Like a lot of people, I ate a ton of pasta and pizza during my college days. I not only gained the feared “freshman 15,” but my stomach was often a mess. There were days when intense nausea or intestinal pain would prevent me from going to class (or going out at all).
Eventually I saw a doctor, who gave me probiotics to balance my gut, but he also recommended that I remove things from my diet, one by one, to determine the root cause of my digestive issues. Ultimately, the culprit turned out to be those heavy carbs I was eating.
Together, we decided that I’d start a keto diet, which focuses on low-carb and higher fat intake. It also doesn’t restrict the amount of food you eat—it’s not about calorie counting—which was important to me. The goal of keto is to get into a metabolic state called ketosis, which happens when the body is deprived of carbs and starts to break down stores of fat for energy.
To start, I cut out potatoes, bread, rice, soda, cereal, and sugary sweets. (I’ll be honest: I still miss those foods—a lot.) I added healthy fats (like avocados) and tons of protein-packed fish (like salmon, tuna, trout, and swordfish) to my diet. I also upped my intake of specific veggies, such as Brussels sprouts, arugula, and bok choy. To get my pasta fix, I started making veggie noodles with a spiralizer.
Even though I was making strides in replacing my core foods, learning to count my carbs was certainly an obstacle in the beginning. Most people know that eating fried chicken or cheeseburgers all the time probably isn’t good for you, but with keto, you have to get specific—especially if you want to get into ketosis. For example, you have to be aware of your carbohydrate-to-fiber and natural sugar ratio. I don’t exceed 30 grams of carbs per day. This is pretty challenging because hidden carbohydrates are everywhere.
For the first few weeks, I constantly needed to pull up the approved keto diet list when grocery shopping. I’d often have to put things back on the shelf—especially fruits, which I never realized were so high in sugar. But I eventually got into a routine with it.
A lot of people were skeptical when they heard I was doing keto. They couldn’t conceive of how a diet that allows you to eat a ton of protein and fat could possibly be healthy for you. (Hint: I do not eat bacon all day! I choose clean proteins and healthy fats.)

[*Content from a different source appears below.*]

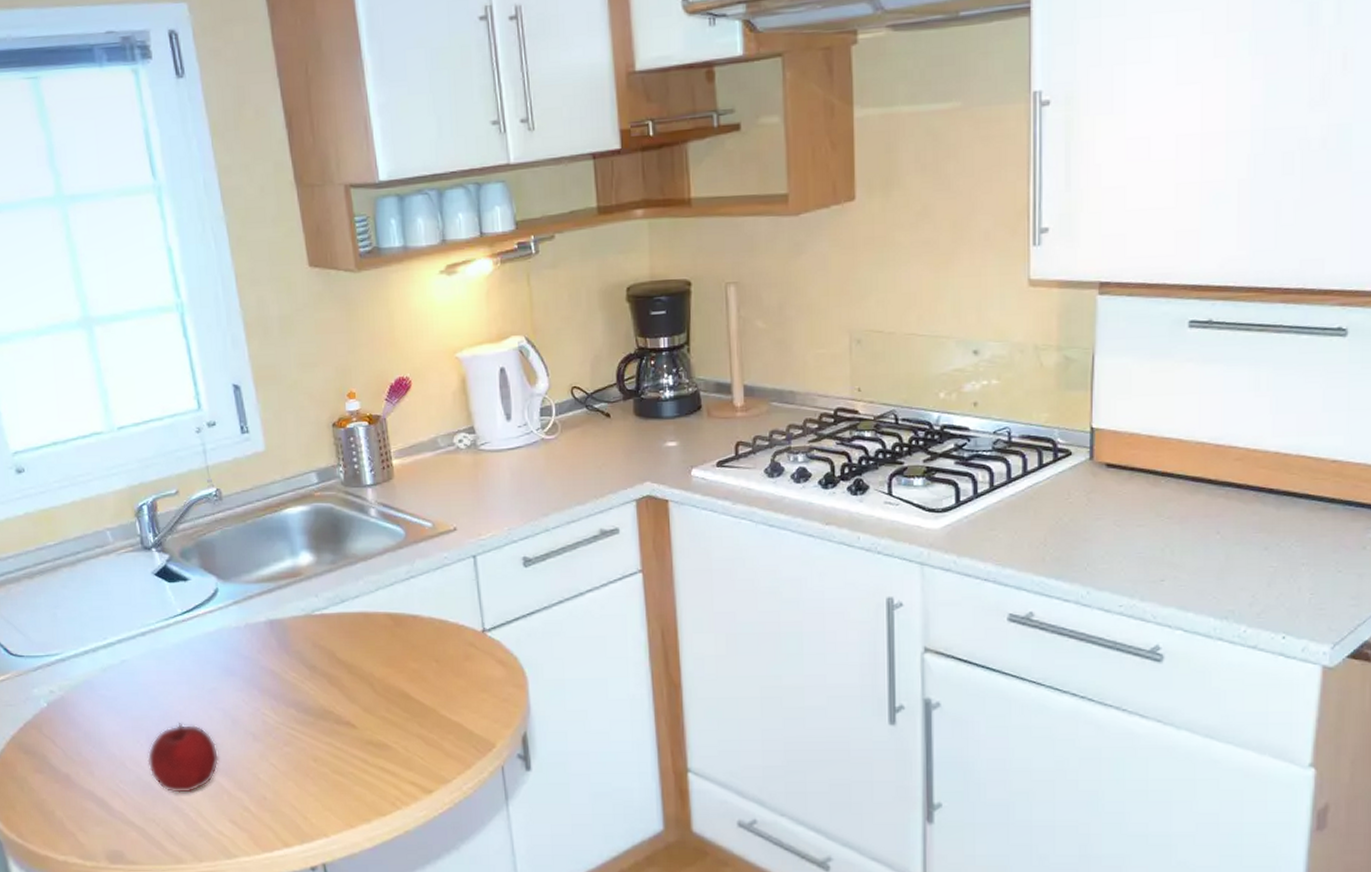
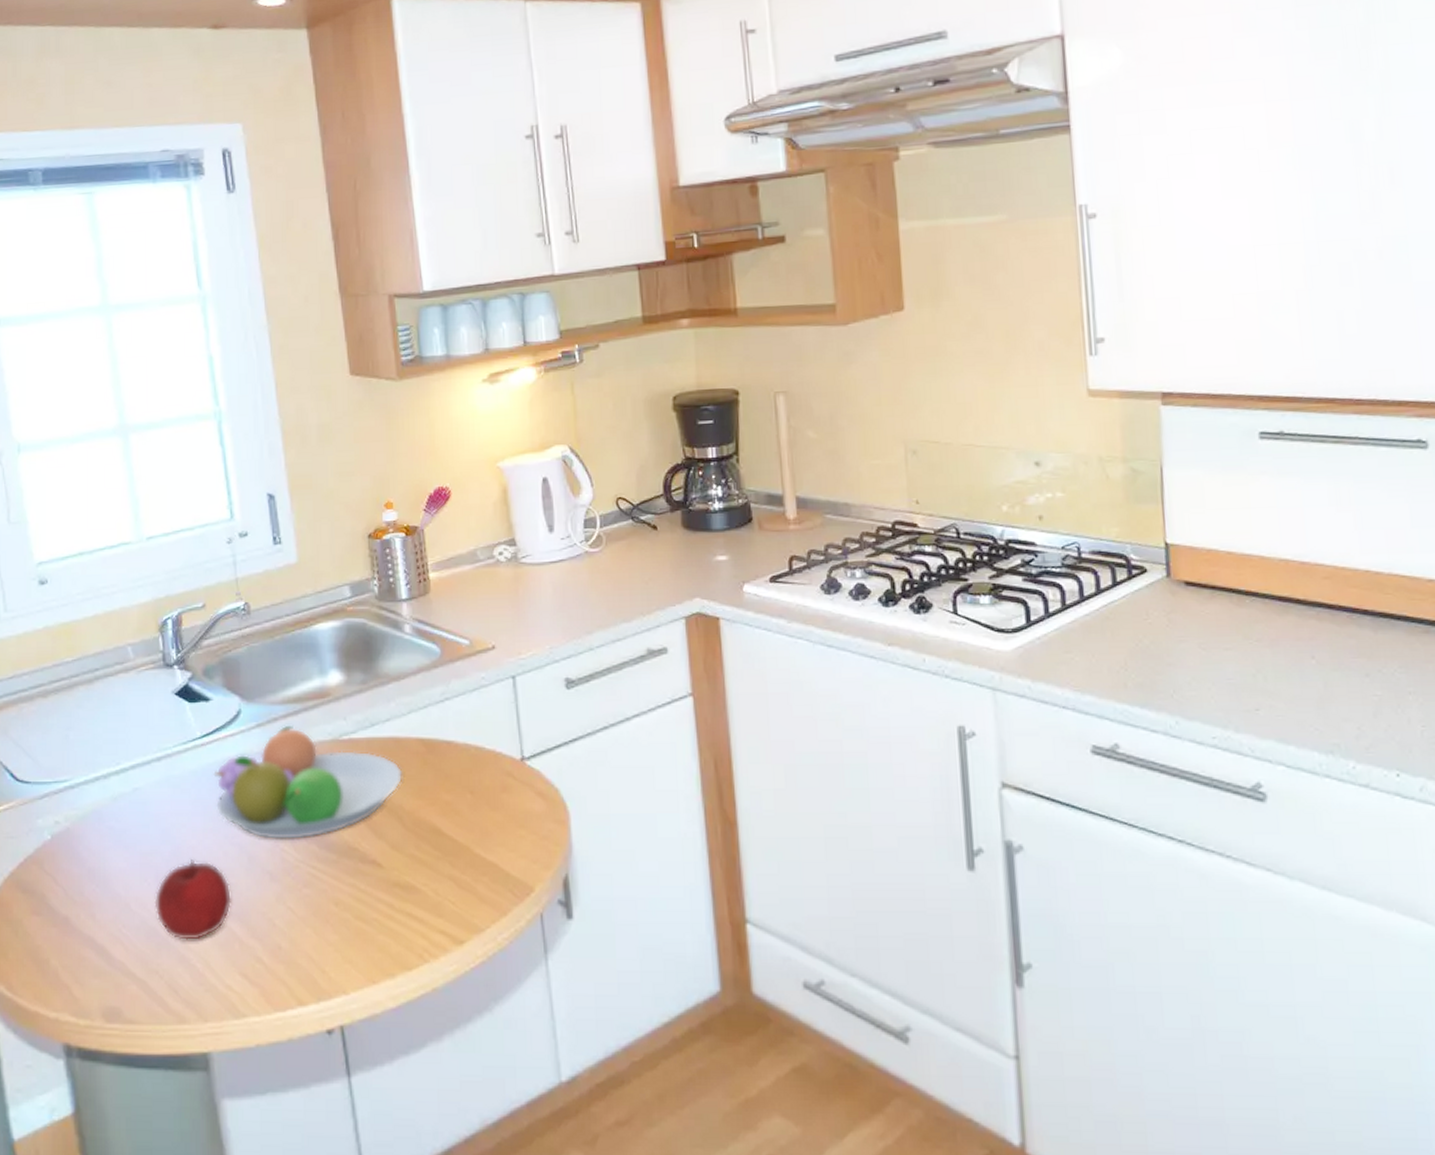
fruit bowl: none [195,602,372,704] -> present [213,725,402,839]

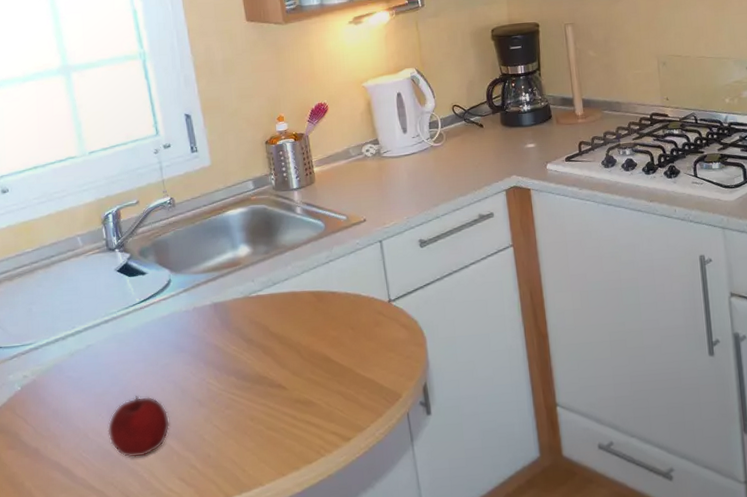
fruit bowl: present [213,725,402,839] -> none [151,288,299,376]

What works for me is having a variety of clean snacks or small meals on-hand (like avocados, hard boiled eggs, celery and peanut butter, or tomatoes and blue cheese dressing) when I’m hungry. It helps with the cravings—and prevents me from reaching for an easy (and most likely carb-heavy) meal.
To me, eating keto has become more than just a diet. It’s a lifestyle.
Even though keto can be pretty hard, it is rewarding: I lost 30 pounds in six months and my digestive problems have totally disappeared. I also have way more energy! Before going keto, I’d reached a point with my weight where I was lethargic and couldn’t do the things I wanted to do—like take long walks with my girlfriend.
The benefits of going keto, however, go well beyond the physical: I feel more in control of my wellness, I’m way more creative about my food, and I’m more mindful of my body and my time.
I’m always researching new and exciting meal options, which keeps keto from being boring or unsatisfying. (There’s usually a keto version of any recipe out there, and it can be a fun challenge to find it and make it.) I usually prep my meals on Sunday nights for the week ahead, which has allowed me to better budget my time (as a recent graduate student and full-time professional, it’s crucial.)
Mostly, I am empowered by my own effort. There’s no quick and easy way to be healthy. Choosing to eat healthfully takes time and focus.
These days, checking nutrition labels has become second nature to me, which is a game-changer. I’ve never paid more attention to what I put in my body! It’s made me more mindful of the fact that quality really is more important than speed and ease.
Like anything else, the more effort you put into keto, the better the overall results. I love knowing that the hard work I’m doing has a direct influence on my physical and mental wellbeing.